Don’t be discouraged by life’s setbacks. Here’s how to bounce back when life knocks you down.
When life throws you a curveball, it’s easy to get discouraged. Whether it’s a breakup, wondering if you are ever going to meet “the one”, losing your job, tension with your spouse, or difficulty parenting, these setbacks can seem impossible to conquer. It might feel like there’s no way to bounce back. But there’s a good reason not to let your discouragement get the best of you. Research shows that thinking positively, even when you experience a setback, is associated with living longer, lower rates of depression, and reduced risk of heart disease, according to the Mayo Clinic. Even better, thinking positively is associated with better physical and psychological well-being and better coping skills during times of stress. Even though it might be difficult, thinking positively has many more benefits than letting yourself stay discouraged. Remember, you have the power to choose your reaction to what happens to you in life.

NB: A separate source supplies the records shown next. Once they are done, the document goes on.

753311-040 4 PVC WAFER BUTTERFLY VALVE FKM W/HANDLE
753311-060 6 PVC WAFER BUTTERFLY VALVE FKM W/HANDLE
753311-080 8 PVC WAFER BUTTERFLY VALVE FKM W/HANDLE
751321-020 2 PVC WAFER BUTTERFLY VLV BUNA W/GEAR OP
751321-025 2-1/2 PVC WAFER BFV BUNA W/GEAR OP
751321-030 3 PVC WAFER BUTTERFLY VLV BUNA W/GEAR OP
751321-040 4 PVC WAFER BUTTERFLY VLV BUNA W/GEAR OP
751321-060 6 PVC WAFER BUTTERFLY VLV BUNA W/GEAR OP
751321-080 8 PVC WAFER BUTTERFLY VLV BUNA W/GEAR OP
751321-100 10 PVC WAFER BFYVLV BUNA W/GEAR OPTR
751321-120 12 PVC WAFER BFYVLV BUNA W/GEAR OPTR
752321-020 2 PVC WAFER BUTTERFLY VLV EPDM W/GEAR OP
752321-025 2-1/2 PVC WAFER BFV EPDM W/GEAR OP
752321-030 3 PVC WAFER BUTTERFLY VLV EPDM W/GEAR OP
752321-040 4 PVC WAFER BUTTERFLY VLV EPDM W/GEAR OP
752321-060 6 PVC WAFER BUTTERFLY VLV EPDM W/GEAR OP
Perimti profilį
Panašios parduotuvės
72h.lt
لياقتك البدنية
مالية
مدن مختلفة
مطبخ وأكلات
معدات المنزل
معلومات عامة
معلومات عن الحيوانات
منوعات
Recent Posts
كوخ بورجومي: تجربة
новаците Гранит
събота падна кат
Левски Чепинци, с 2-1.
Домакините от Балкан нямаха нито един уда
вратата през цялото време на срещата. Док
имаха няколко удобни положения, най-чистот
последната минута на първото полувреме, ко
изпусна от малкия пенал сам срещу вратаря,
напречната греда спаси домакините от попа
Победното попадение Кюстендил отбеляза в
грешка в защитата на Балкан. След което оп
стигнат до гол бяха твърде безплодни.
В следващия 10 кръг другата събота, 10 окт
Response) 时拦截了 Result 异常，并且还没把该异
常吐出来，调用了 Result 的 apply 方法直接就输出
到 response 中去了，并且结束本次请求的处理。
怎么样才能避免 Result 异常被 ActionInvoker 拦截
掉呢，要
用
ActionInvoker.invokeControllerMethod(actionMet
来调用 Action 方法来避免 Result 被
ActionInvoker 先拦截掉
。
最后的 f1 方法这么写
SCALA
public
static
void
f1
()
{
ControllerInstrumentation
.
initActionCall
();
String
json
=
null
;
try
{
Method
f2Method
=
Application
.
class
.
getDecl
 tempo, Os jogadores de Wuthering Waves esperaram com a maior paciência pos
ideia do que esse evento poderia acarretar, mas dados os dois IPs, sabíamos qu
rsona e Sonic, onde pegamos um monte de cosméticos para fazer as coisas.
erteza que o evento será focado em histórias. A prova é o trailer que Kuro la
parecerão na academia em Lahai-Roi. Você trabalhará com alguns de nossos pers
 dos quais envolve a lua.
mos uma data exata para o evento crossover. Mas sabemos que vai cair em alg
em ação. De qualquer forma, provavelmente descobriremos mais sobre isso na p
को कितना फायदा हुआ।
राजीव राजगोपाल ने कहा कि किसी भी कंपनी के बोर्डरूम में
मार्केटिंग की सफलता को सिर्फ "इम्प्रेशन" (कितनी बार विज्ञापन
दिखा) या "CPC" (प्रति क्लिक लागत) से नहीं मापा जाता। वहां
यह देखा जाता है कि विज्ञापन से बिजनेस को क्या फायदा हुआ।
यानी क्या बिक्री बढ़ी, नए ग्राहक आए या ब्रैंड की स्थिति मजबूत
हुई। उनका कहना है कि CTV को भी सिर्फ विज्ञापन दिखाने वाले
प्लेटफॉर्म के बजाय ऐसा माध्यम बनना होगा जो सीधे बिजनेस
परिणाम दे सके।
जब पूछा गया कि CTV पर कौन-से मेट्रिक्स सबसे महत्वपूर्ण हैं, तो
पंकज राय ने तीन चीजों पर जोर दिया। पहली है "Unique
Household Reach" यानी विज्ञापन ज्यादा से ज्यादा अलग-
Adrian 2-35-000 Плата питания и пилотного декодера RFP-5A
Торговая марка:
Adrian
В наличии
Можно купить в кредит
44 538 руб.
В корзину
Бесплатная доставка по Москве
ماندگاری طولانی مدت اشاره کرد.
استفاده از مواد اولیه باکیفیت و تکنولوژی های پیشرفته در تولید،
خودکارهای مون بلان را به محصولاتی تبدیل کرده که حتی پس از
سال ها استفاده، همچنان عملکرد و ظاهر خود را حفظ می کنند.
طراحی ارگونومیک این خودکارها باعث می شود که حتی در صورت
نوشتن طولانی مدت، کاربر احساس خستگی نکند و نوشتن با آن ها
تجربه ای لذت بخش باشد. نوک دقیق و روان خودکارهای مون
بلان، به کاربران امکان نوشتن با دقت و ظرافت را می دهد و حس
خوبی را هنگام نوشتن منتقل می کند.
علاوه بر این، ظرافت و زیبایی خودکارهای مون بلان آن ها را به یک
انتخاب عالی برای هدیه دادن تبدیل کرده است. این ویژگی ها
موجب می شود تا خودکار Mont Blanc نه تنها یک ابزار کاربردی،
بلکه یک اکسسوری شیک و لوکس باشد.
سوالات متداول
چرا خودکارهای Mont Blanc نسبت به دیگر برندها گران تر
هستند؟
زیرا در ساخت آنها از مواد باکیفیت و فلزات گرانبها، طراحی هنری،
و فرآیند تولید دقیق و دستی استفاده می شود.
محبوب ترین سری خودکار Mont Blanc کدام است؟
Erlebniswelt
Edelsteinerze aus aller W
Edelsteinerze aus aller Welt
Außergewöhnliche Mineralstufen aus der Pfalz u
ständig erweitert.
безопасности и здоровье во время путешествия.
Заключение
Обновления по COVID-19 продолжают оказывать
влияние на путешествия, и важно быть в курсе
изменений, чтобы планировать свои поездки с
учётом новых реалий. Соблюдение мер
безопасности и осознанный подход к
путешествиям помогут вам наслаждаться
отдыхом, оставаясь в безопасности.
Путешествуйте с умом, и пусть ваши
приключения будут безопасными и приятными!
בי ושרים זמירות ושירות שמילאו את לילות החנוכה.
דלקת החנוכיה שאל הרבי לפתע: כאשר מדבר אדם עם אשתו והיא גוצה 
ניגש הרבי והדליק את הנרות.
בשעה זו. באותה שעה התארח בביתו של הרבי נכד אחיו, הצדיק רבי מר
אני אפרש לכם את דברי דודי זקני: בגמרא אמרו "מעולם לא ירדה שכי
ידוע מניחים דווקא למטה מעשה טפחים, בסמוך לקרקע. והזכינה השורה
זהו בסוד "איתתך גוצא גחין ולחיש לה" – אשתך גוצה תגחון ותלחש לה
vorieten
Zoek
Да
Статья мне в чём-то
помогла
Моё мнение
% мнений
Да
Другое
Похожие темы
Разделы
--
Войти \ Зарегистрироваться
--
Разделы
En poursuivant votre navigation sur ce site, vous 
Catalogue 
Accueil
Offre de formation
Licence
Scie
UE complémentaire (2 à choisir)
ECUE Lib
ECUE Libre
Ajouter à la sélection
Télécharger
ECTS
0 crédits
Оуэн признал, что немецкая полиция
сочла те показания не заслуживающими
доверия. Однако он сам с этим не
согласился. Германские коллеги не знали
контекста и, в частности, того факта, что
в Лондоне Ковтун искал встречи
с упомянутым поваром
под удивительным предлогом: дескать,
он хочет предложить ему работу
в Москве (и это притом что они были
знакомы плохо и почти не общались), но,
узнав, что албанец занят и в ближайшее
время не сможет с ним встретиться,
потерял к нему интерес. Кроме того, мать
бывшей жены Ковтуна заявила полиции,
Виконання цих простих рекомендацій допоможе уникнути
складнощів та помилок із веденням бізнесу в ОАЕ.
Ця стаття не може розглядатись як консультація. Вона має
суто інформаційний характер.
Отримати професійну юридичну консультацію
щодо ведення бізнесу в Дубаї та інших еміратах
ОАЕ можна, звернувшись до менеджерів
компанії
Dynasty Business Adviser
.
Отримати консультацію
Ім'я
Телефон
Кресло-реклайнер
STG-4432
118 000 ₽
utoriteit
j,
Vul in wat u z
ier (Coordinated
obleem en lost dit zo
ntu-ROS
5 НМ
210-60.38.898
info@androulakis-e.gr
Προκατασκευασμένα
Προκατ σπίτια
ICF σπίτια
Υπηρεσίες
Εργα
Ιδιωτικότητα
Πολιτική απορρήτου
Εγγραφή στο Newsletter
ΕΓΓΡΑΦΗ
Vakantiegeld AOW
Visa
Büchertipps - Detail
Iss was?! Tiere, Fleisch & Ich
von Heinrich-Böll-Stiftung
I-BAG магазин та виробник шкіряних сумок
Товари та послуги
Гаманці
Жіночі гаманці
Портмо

One amazing example of choosing to be discouraged even in the face of the most awful circumstances is the life of Viktor Frankl who shared his story in his book Man’s Search for Meaning. Frankl was a psychiatrist who was imprisoned in a concentration camp during World War II. He was separated from his wife and children and never saw them again. He observed that, even in the horrific circumstances of the concentration camp where people were starving and being murdered daily, people found reasons not to be discouraged and to hope. For Frankl, thinking of his wife and the book he hoped to write gave him hope whenever he started to be discouraged. Now, this might be an extreme example but it shows how, even in the worst possible circumstances, it’s possible to choose your attitude and response to what is happening to you. You can choose to keep moving forward with an optimistic attitude even when the worst happens.
One way to stay optimistic even when it seems that life is against you is to remember what you have to be grateful for. Research has found that people who practice gratitude are more likely to be optimistic and feel better about their lives. They also made less visits to the doctor. Keeping a gratitude journal is an easy way to practice being grateful on a daily basis. Simply record in a notebook five things that you have to be thankful for that day. Even when life doesn’t seem to be going your way, you still have something to be grateful for. Plus, it’s hard to stay discouraged when you see all of the good things happening in your life.
Another important thing to do when you are feeling discouraged is to surround yourself with supportive family and friends. One study found that people who have social support networks experience less stress than people who didn’t have strong social support. Lean on your family and friends for support during hard times and they will help you to feel less discouraged.
Keep in mind that being positive and optimistic doesn’t mean being unrealistic or ignoring the negative things that happened in your life. Instead, it means choosing to look at what happened as an opportunity to grow and become a better person. For example, if you have a large, unexpected expense, you might be tempted to feel discouraged and to doubt you’ll be able to recover financially from it. But instead of letting yourself be discouraged, you could remind yourself of other times you’ve bounced back from a hardship. You could also remind yourself of your strengths as a person (“I’m resourceful and I’ll find a way to save a little here and there until I have the same amount saved again”). You can see other examples of thinking positively on the Mayo Clinic website.
You don’t have to let that feeling of discouragement take over your life. Instead, make a conscious effort to practice being positive and grateful. You’ll feel stronger and more confident.